Zachary Caceres likes to tell people about a conversation he had with a trash picker in a Guatemalan landfill. She told him a tragic story rife with slums, corruption, and violence—in short, life at the mercy of public policy failures—until a ringing phone interrupted her.
"And she reached into her pocket and pulled out this really nice smart phone," Caceres says. "That's the central paradox of the modern world. How can you have access to such incredible futuristic physical technologies, but social technologies like governance are so deeply dysfunctional for billions of people around the world?"
Caceres thinks governance should be tackled the same way cell phones and other technologies are: through intense competition and experimentation. That's the heart of his approach at the Guatemala City-based Startup Cities Institute (SCI), housed in the Universidad Francisco Marroquín.
SCI itself resembles a startup, led by the entrepreneurial, 25-year-old Caceres with only one other full-time staff member and a rotating cast of collaborators.
The think tank is based on the idea that governance can be improved through targeted innovations, which can offer proof of concept before wider adoption. The key, Caceres believes, is to give neighborhoods and cities autonomy to implement small-scale reforms, so they serve as testing grounds for new approaches. A startup city might have a different legal system or police force. Communities become startups themselves, testing out prototype reforms and modifying policies until they work well.
But while charter cities are about creating business-friendly zones in pursuit of economic growth, Startup Cities, a nonprofit, widens the scope to governance and human development.
This perspective has a lot to do with Caceres' own unusual path to becoming an urban policy entrepreneur.
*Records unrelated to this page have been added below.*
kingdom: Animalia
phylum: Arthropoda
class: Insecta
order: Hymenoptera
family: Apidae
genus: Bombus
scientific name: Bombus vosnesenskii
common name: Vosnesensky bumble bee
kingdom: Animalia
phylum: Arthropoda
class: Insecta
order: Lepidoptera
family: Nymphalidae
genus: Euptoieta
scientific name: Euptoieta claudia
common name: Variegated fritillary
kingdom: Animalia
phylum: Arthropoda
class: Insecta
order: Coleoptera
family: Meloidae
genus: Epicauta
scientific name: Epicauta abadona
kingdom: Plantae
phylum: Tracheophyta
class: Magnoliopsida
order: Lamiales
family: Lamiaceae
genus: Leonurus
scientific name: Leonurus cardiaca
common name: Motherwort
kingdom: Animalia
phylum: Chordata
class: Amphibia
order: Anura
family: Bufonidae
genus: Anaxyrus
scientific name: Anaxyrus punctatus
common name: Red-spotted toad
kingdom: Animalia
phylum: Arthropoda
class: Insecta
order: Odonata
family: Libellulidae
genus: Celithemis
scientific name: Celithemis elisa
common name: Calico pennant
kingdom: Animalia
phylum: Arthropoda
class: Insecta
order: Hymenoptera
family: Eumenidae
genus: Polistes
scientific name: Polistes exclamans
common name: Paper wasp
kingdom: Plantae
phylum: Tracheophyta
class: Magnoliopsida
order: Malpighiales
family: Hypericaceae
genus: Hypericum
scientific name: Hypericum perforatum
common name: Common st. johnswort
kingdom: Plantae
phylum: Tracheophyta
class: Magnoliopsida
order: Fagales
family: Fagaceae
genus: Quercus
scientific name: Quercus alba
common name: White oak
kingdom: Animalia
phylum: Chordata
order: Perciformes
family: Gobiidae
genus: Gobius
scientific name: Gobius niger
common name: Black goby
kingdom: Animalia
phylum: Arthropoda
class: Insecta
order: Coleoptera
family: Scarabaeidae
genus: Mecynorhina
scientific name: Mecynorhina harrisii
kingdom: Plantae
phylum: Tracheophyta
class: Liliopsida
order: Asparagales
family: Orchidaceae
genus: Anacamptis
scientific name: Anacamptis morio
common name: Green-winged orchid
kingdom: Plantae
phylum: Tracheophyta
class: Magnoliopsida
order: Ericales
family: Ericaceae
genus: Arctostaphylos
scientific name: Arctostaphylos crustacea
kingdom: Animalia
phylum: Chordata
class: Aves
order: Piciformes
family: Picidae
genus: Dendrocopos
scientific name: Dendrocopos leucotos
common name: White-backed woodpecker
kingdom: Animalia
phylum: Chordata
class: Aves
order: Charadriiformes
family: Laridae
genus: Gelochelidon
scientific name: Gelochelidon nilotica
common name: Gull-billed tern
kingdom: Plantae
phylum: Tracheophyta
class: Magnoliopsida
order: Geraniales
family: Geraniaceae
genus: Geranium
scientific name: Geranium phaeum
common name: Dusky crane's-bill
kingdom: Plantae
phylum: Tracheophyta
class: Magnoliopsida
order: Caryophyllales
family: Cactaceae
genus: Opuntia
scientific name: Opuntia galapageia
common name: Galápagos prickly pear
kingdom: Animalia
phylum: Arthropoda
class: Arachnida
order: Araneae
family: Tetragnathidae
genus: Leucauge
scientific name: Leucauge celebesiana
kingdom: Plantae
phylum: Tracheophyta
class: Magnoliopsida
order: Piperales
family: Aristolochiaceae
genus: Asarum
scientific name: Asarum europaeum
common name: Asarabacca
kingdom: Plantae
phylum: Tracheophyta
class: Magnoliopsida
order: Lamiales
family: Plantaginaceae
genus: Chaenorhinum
After dropping out of high school in the U.S., he made his way through a series of interests, including education and classical music, before winding up at New York University, where he got a degree in Politics, Philosophy and Economics.
The initial inspiration for Startup Cities came while Caceres was researching street markets in Kenya, where he admired vendors' informal but functioning system of governance. His work caught the attention of the president of the Universidad Fernando Marroquín (where the library is named for Austrian School economist and libertarian guiding light Ludwig von Mises). The president invited Caceres to Guatemala. SCI is funded by the university and, Caceres says, a philanthropist in Silicon Valley.
Startup Cities is developing a "lean reform platform," a toolkit that developers, governments, and citizens can use to implement rapid reforms or find testing grounds for solutions to complex problems. Due to be launched next year, it will provide services that many municipalities in developing countries have never dreamed of accessing.
For example, thanks to SCI's partnership with the Vernon Smith Center for Experimental Economics at the same university, reformers will be able to design computer models and control trials to see how new policies could play out. These kinds of experiments can help detect perverse incentives created by a reform before it is put into place, according to Caceres.
In another partnership, with Mexican architecture firm Fernando Romero Enterprise, SCI is developing a model for the "minimum viable city," with only the essential components needed to start a new city. It has already beta-launched along with Locality, a library of laws from highly autonomous jurisdictions around the world.
Yet another component of the platform will include evaluation of political risk, so stakeholders have a better idea of what they're getting into with certain reforms. And in order to help cash-strapped municipalities, SCI is setting up a network of urban policy volunteers to lend a hand on the ground. Most elements of the platform will be available free of charge.
"This bigger idea is what differentiates us from traditional urban think tanks," Caceres says. "Not only do we see cities as places for social progress, creativity, [and] economic growth, but also as laboratories for the future of governance."
In Guatemala City, SCI is working with the municipal government and developers to encourage a budding arts and creative district.
"Neighborhoods try to attract people with cool buildings. Countries try to attract investment through low taxes or easy profit repatriation," Caceres says. "But there are now tons of places all over the world that offer these things.
"So this competition between cities or neighborhoods will need to go deeper for places to truly differentiate themselves," he continues. "And that means greater boldness, and also greater administrative autonomy, in the public policies you bring to urban areas."